“The video is actually from Afghanistan and shows footage from American Apache attack helicopters engaging Taliban fighters.”
Are you sick of hearing about Russia and/or ‘Fake News’ yet? What if I told you that there was one piece of content on Russia and the #FakeNews that you should consume today? I can promise you, this instant classic will make you laugh at both the audacity of the story and sheer ludicrousness of the official reaction.
In case you missed it, Oliver Stone recently released his four-part series “The Putin Interviews” on the premium cable channel Showtime. Stone’s interviews with Russian President Vladimir Putin were recorded over a two year timeframe and Showtime claims that they provide “intimate insight into Putin’s personal and professional lives,” as the “most detailed portrait of Putin ever granted to a Western interviewer.” However, some Russian journalists recently called the authenticity of at least some of the information portrayed by the series “highly suspect.”
During one segment, Putin shows Stone a video on his smartphone that he claims portrays Russian airstrikes on ISIS targets in Syria. However, a small group of Russian journalists demonstrated that the video not only contains zero representation of the Russian military in action, but that the targets aren’t even ISIS. The video is actually from Afghanistan and shows footage from American Apache attack helicopters engaging Taliban fighters. The exchange occurs at roughly the 49th minute in part 3 of the 4 part Putin Interviews. While showing Stone the video, Putin claims “That’s how our air forces are operating. These militants are running with arms, not just machine guns.”
Footage of “Russian helicopter bombing ISIS” shown to Oliver Stone by Putin appears to be taken from 2013 US Afghan video.H/t @meduzaproject pic.twitter.com/qmWD1W6Tnw
— CIT (en) (@CITeam_en) June 20, 2017
While it is true that Russia began a military campaign in Syria in September of 2015 that has involved multiple airstrikes the video that Putin shows Stone however, was available online as late as 2012, over three years before the Russian military became embroiled in the Syrian Civil War. Even more disturbing/hilarious is that in the video Putin shows Stone, there is an audio track where someone went so far as to overdub a Russian language track. The Russian government was either so convinced that they could not be caught or cared so little if they were, that the President of their country did all of this on camera, for a documentary that was going to receive wide release.

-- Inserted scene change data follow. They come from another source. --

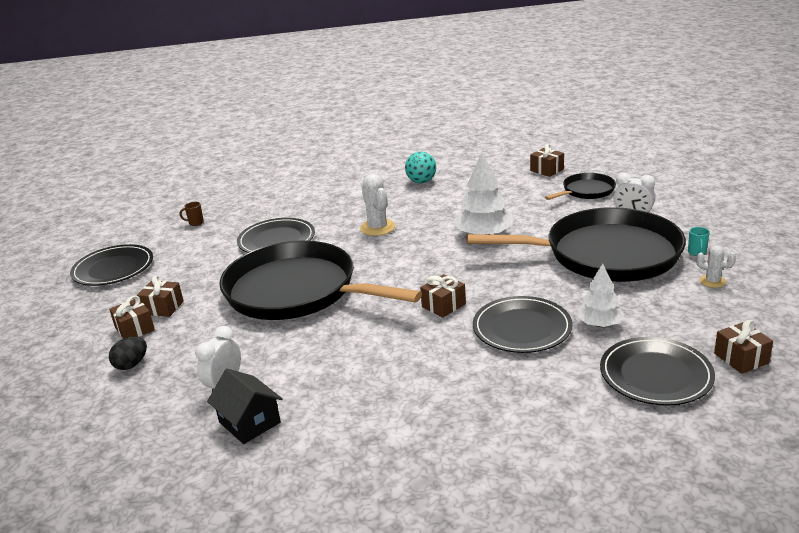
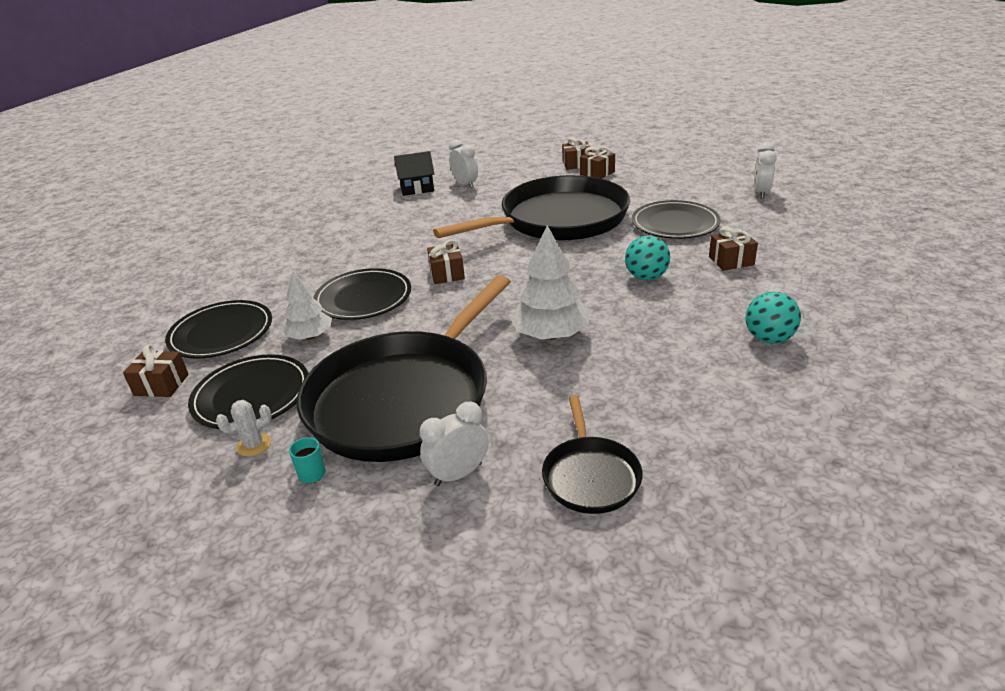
camera: 120 degrees right, 5 degrees up
(113, 268) = (691, 160): black plate -> black plate (251, 395)
(131, 364) = (530, 162): black egg -> none
(195, 223) = (761, 193): brown mug -> white clock
(377, 228) = (646, 277): white cactus -> turquoise ball
(547, 170) = (718, 474): brown gift -> brown gift (731, 261)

Despite being caught red-handed, the Russian government not only remained unapologetic, but insisted that the story related by Putin was completely accurate. According to Kremlin spokesman Dmitry Peskov, the video was given to Putin by Russian Defense Minister Sergey Shoigu and therefore completely legit. For his part, Stone initially claimed the allegations were “blogging bullsh*t” and defended the Russian president, asking “Why would he have faked it?” Apparently, the Natural Born Killers director has forgotten about the Russian leader staging photo ops so he could capture endangered snow leopards, go hunting while shirtless, and find ancient artifacts while scuba diving in the Black Sea.

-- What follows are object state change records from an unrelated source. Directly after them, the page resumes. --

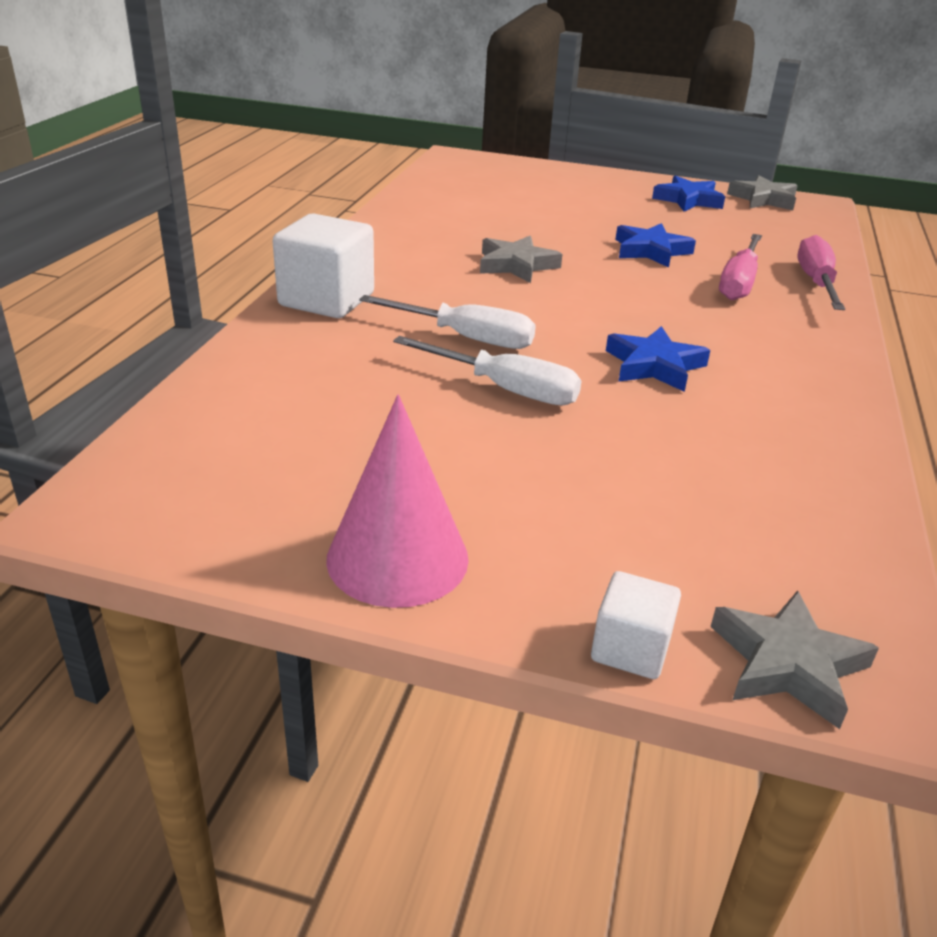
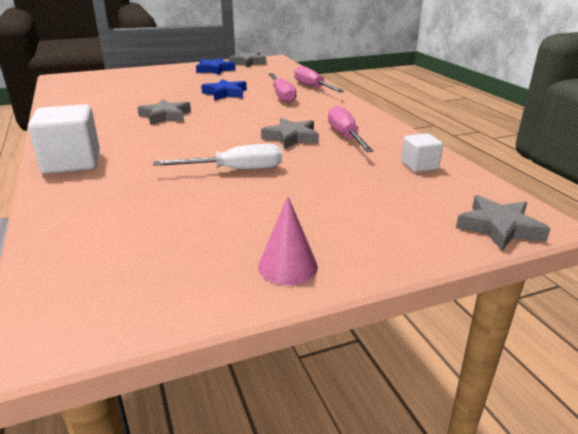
camera: 35 degrees left, 5 degrees down
(397, 558) = (287, 266): pink cone -> pink cone, size x0.64
(466, 338) = (183, 155): white screwdriver -> none
(630, 649) = (441, 252): white cube -> white cube (419, 165)
(654, 365) = (291, 137): blue star -> grey star
(747, 396) = (345, 136): none -> pink screwdriver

After the Russian group Conflict Intelligence Team tweeted the side-by-side video demonstrating that the video Putin was showing was fake, the story went viral in Russia last month. Responding to a question from the Russian news site Meduza, Peskov claimed that any allegations about the video were “total nonsense.” Stone defended the accuracy of the Putin Interviews, telling Stephen Colbert on a promotional appearance on his talk show that Putin had been “abused” and “insulted” by the media. There is no word on when Stone will be apologizing to the real-life people whom have been abused and insulted as subjects of his fiction portrayed as historical portrayals.